The Pelješac bridge is finished and opened. Croatian land is now connected and there is no need to go through Bosnia and Herzegovina to reach the extreme south of the country.
Because the Croatian mainland is intersected by a small strip of the coast around the town of Neum which is part of Bosnia and Herzegovina, forming Bosnia and Herzegovina’s only outlet to the sea, the physical connection of the southernmost part of Dalmatia with the rest of Croatia is limited to Croatian territorial waters.
In 1996, Bosnia and Herzegovina and Croatia signed the Neum Agreement in which Croatia was granted unobstructed passage through Neum, but the agreement was never ratified. All traffic passing through the Neum corridor has to undergo border checks on goods and persons. Therefore, people traveling from the Dubrovnik exclave to mainland Croatia must pass through two border checks in a space of 9 kilometers.
The idea of building a bridge was first announced in 1997 by the prefect of Dubrovnik-Neretva county, Ivan Šprlje. The bridge was added to the spatial plan of the county in 2000, and then in 2005 and 2007, the construction work was officially opened, with three percent of the original project completed by 2010, with HRK 246 million spent and only HRK 71 million achieved through construction.
Croatia acceded to the European Union in 2013, which opens the possibility for it to co-finance the construction; in 2015, Croatia was granted EUR 330 million from Union funds to finance 85% of construction costs.

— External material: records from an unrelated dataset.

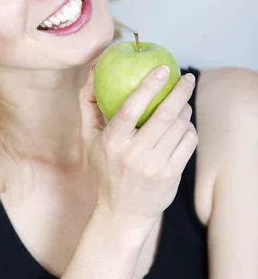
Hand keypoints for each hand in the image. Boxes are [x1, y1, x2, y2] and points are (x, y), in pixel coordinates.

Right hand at [78, 65, 197, 223]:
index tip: (162, 68)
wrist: (124, 210)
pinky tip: (184, 127)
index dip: (149, 85)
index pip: (131, 107)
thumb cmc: (106, 166)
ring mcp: (154, 165)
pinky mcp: (171, 175)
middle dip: (180, 91)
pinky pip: (188, 142)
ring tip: (182, 104)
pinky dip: (189, 129)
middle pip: (164, 114)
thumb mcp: (90, 137)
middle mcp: (133, 154)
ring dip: (186, 110)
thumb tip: (95, 69)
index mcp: (112, 142)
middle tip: (186, 78)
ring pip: (180, 127)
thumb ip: (89, 103)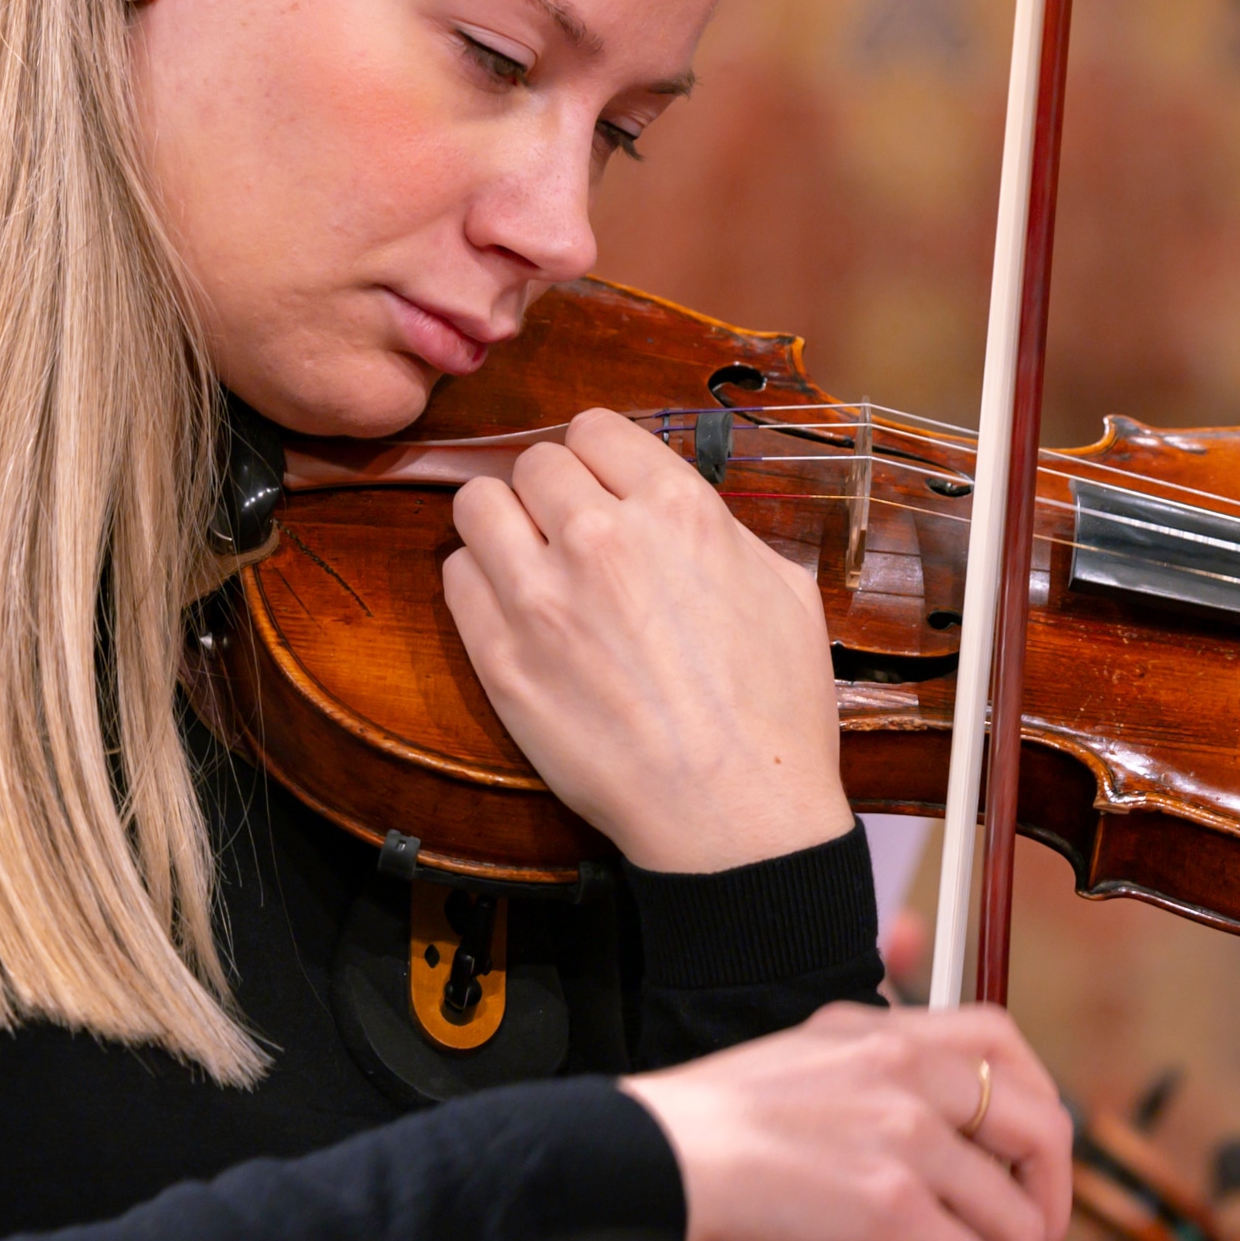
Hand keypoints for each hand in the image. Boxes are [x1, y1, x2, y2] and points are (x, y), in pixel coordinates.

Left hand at [440, 407, 845, 871]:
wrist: (732, 813)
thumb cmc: (773, 711)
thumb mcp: (784, 590)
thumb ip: (721, 531)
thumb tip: (682, 513)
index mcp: (677, 509)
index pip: (596, 428)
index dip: (596, 455)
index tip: (599, 484)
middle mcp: (601, 538)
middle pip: (533, 461)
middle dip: (549, 490)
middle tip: (564, 532)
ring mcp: (541, 598)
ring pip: (477, 504)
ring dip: (500, 523)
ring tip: (524, 559)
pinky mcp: (499, 658)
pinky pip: (455, 576)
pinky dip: (476, 582)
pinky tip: (510, 609)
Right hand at [619, 1002, 1069, 1240]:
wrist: (639, 1165)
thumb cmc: (696, 1144)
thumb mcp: (795, 1094)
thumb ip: (872, 1127)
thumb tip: (932, 1236)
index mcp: (876, 1033)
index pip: (1000, 1042)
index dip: (1037, 1110)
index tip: (1028, 1169)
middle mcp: (901, 1069)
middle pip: (1042, 1130)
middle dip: (1050, 1210)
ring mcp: (903, 1132)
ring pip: (1019, 1224)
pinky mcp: (891, 1203)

The tender announced in 2017 was won in April 2018 by the Chinese company China Road and Bridge Corporation with an offer of HRK 2 billion and a construction period of 36 months.
The bridge is 2404 meters long.
The grand opening was on the 26th of June.
The first to cross the bridge was the Nevera, an electric sports car produced by the Croatian manufacturer Rimac Automobili.